Por su parte la Sala IV de la Cámara Federal de Casación Penal declaró hoy inadmisibles los recursos extraordinarios presentados por los abogados defensores de Amado Boudou, contra la decisión de detenerlos al momento de la sentencia. Así las cosas, el ex vicepresidente seguirá preso.

El mes pasado el Tribunal Oral Federal 4 condenó a Amado Boudou a 5 años y 10 meses de prisión por el delito de cohecho pasivo y negociaciones incompatibles con la función pública. También condenó a Núñez Carmona a cinco años y medio; y a Nicolás Ciccone a la pena de 4 años y 6 meses por el delito de cohecho activo. Rafael Resnnick Brenner, ex jefe de asesores de la AFIP, y Guido Forcieri, ex funcionario del Ministerio de Economía, fueron condenados a 3 años y 2 años y medio en suspenso. La pena más leve, de dos años de prisión, fue para Alejandro Vandenbroele, el arrepentido del caso.

En el momento del veredicto se resolvió que Boudou y Núñez Carmona quedaran inmediatamente detenidos. Sobre eso apeló la defensa del ex vicepresidente, pero la Cámara de Casación rechazó sus planteos. Ahora le queda ir a la Corte Suprema de Justicia, como última instancia.

Sandra Arroyo Salgado, la jueza federal de San Isidro, llevó adelante la causa a raíz de una denuncia de la AFIP por apropiación indebida de aportes previsionales.

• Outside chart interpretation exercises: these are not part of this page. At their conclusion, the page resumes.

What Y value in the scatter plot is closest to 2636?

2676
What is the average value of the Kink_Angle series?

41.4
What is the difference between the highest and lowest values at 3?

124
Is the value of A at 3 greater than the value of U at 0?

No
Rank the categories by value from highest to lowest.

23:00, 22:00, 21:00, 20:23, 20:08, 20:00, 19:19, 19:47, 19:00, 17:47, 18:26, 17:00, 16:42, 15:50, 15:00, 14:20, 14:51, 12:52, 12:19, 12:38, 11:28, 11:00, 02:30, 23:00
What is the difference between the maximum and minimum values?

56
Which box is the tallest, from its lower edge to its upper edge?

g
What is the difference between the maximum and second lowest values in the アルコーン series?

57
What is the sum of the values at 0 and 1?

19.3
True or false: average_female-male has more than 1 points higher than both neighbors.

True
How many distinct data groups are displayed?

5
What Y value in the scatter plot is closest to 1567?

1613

Luego de las tareas de fiscalización correspondientes, se probó que los directivos de la empresas retenían los aportes jubilatorios de sus trabajadores en lugar de ingresarlos al sistema nacional de seguridad social.

La AFIP reportó que existió una “presunta apropiación indebida de distintos montos dinerarios retenidos a sus dependientes en concepto de aportes previsionales al sistema de la seguridad social, por parte de los directivos y/o responsables de la contribuyente COMPAÑÍA DE VALORES SUDAMERICANA S.A. (ex CICCONE CALCOGRÁFICA S.A.), por el monto de $135.302,01 en el período 9/2011 y $287.286,74 en el período 10/2011”.

La jueza determinó que los empresarios tenían injerencia en el manejo de la imprenta y resolvió no hacer lugar a los planteos de sobreseimiento. El caso está en manos del Tribunal Oral en lo Criminal Federal N° 4 de San Martín.

El Régimen Penal Tributario y Previsional establece para este tipo de delitos una pena de entre 2 y 6 años de prisión.